Estádio Municipal Doutor Waldemiro Wagner
- Interactive map of Estádio Municipal Doutor Waldemiro Wagner
- Location: Paranavaí, Paraná, Brazil
- Coordinates: 23°04′26″S 52°28′5″W﻿ / ﻿23.07389°S 52.46806°W
- Owner: Paranavaí City Hall
- Capacity: 25,000
- Surface: Grass

Construction
- Opened: September 23, 1992

Tenant
- Atlético Clube Paranavaí

= Estádio Waldemiro Wagner =

Football stadium in Brazil

Estádio Municipal Waldemiro Wagner, also known as Felipão, is a football stadium located in Paranavaí, Brazil. The stadium has a maximum capacity of 25,000 people, and it is located in the Avenida Tancredo Neves, s/n, Paranavaí, Paraná.
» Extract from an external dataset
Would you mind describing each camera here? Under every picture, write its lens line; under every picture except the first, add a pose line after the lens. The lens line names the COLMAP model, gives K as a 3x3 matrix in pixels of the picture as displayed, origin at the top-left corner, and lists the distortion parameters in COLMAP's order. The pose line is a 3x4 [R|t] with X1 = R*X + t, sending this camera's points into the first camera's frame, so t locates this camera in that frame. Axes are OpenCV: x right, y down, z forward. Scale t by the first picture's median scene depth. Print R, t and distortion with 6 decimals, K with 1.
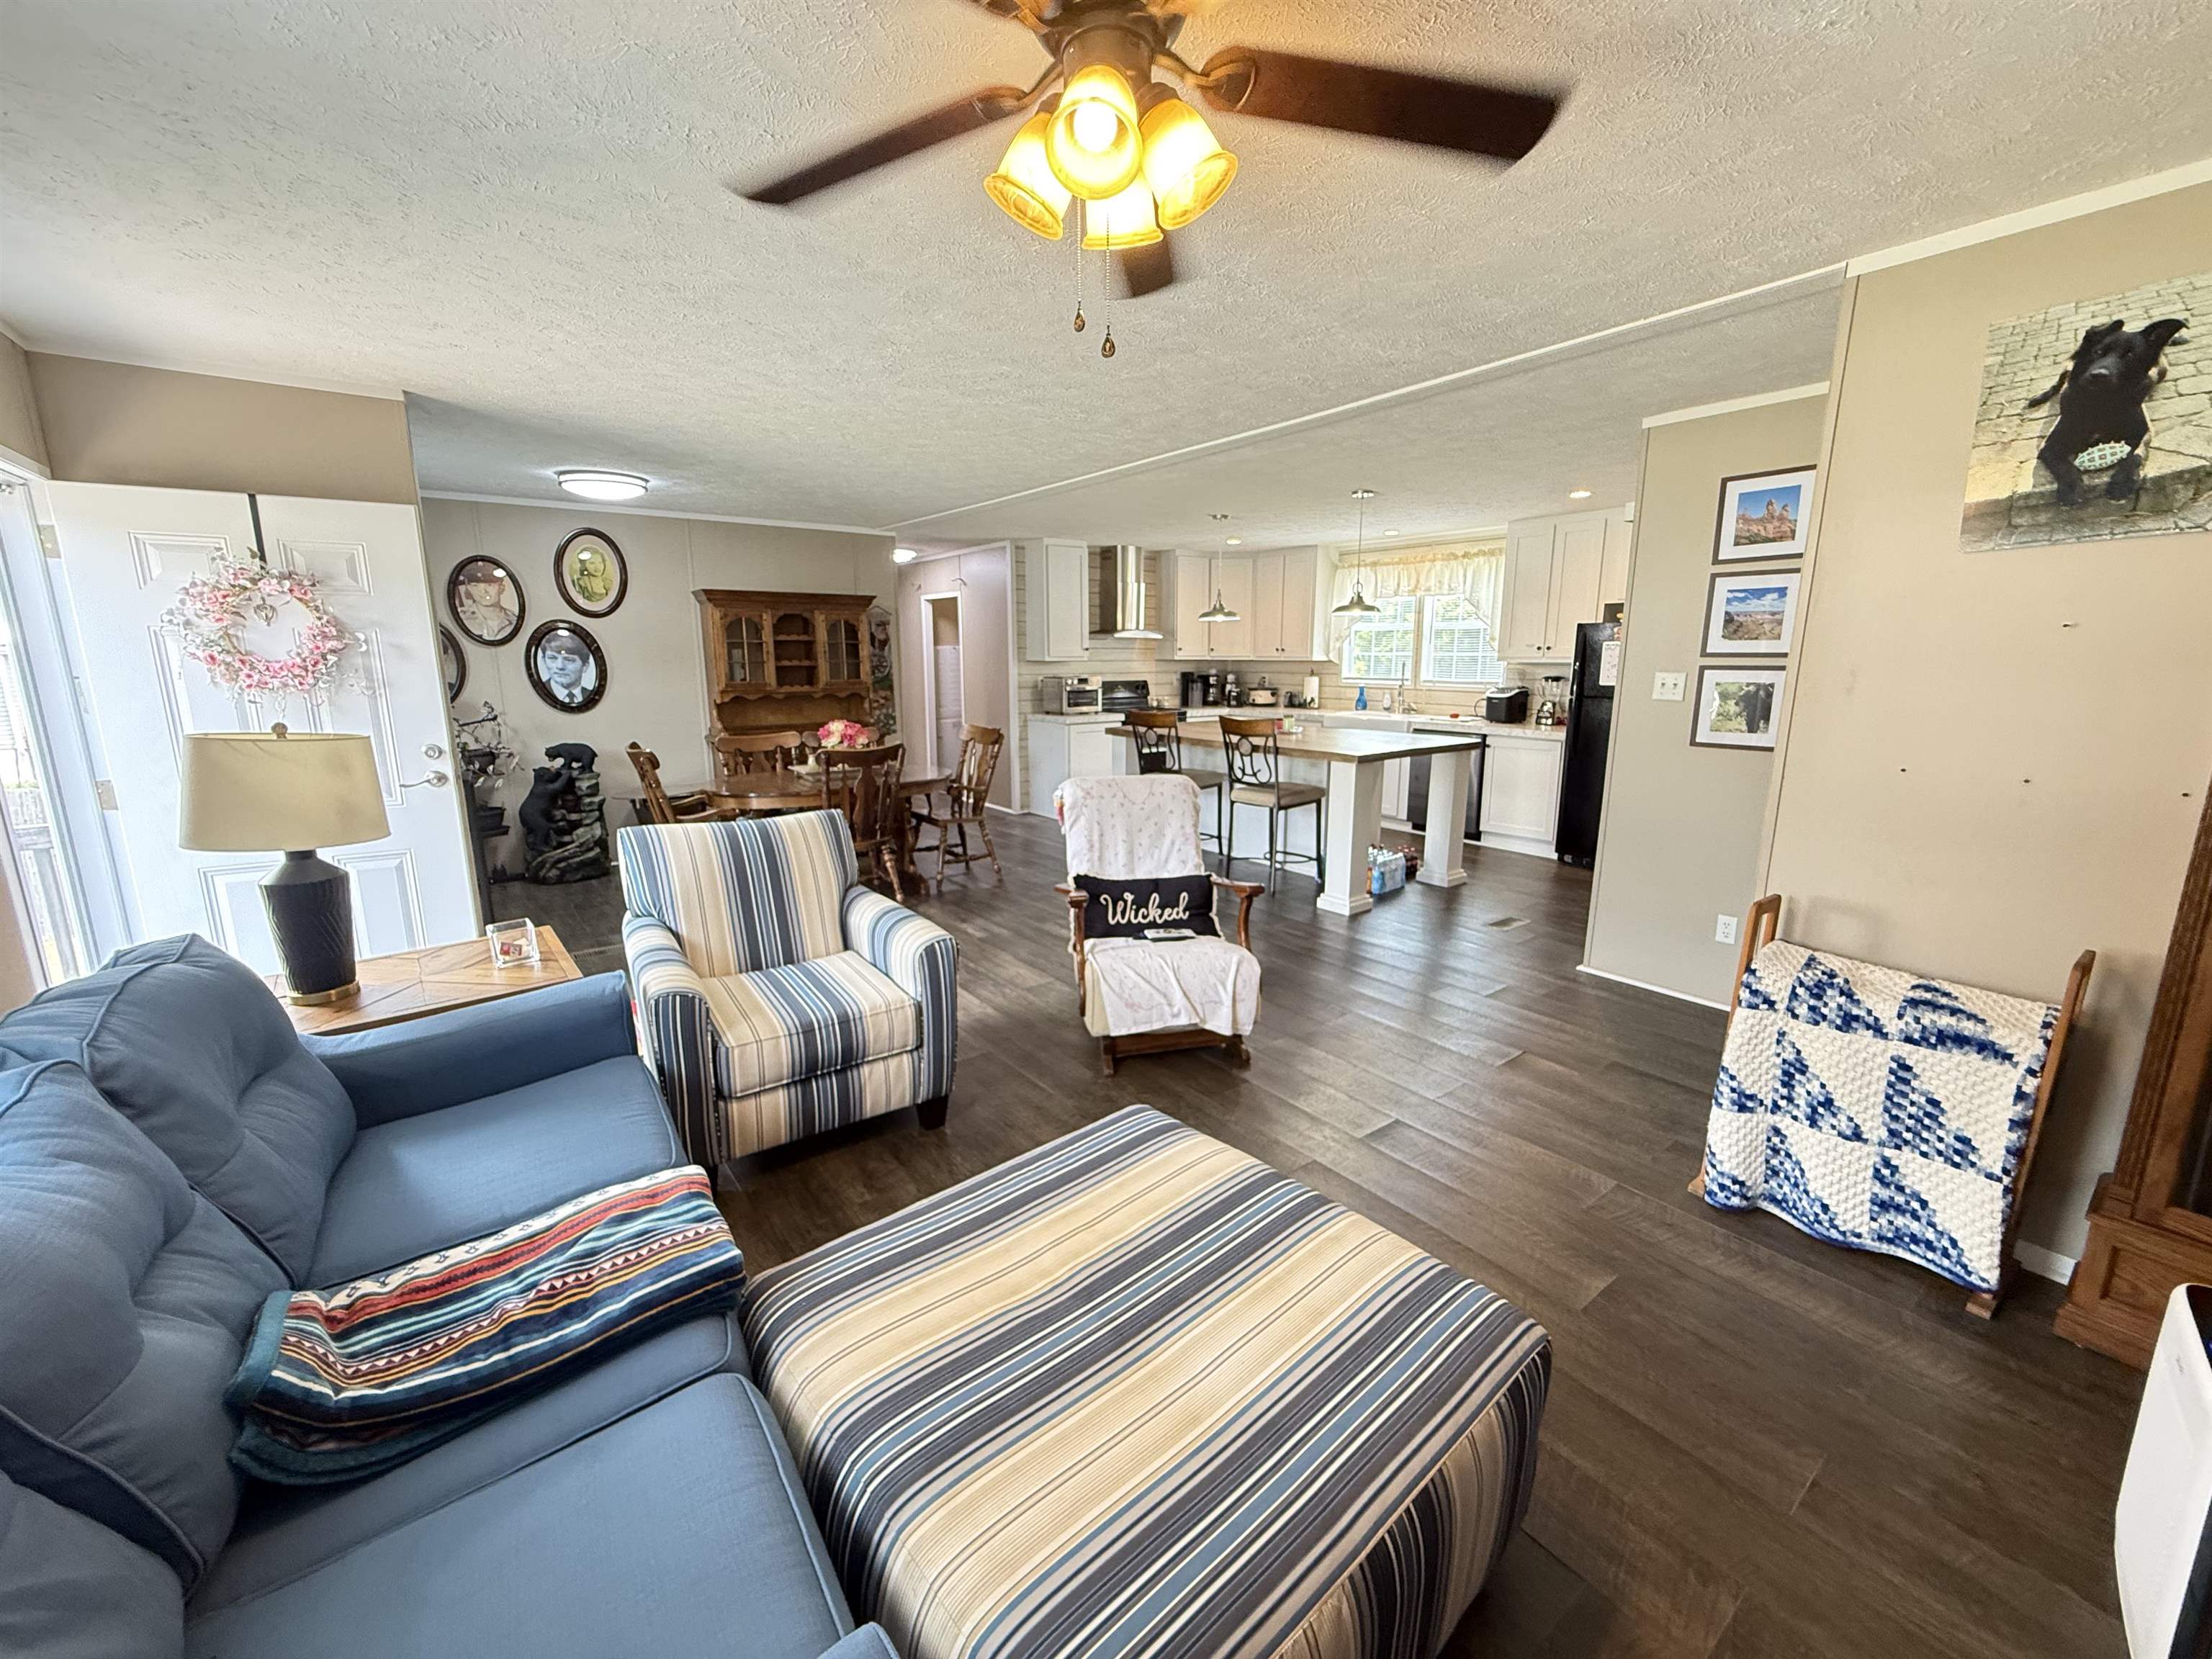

It was inaugurated in 1992, and it is owned by Paranavaí City Hall.

==History==
Its construction was between 1991 and 1992, and the opening on September 23, 1992. With natural grass field (105 x 73 m), the public record was paying 23,725 (April 29, 2007) in the final of the Campeonato Paranaense 2007, between the Paraná Clube and Atlético Clube Paranavaí. The coverage of the Stadium Waldemiro Wagner was recovered in 2008. The roof had been destroyed at the end of 2005 during the storm that brought havoc to the city.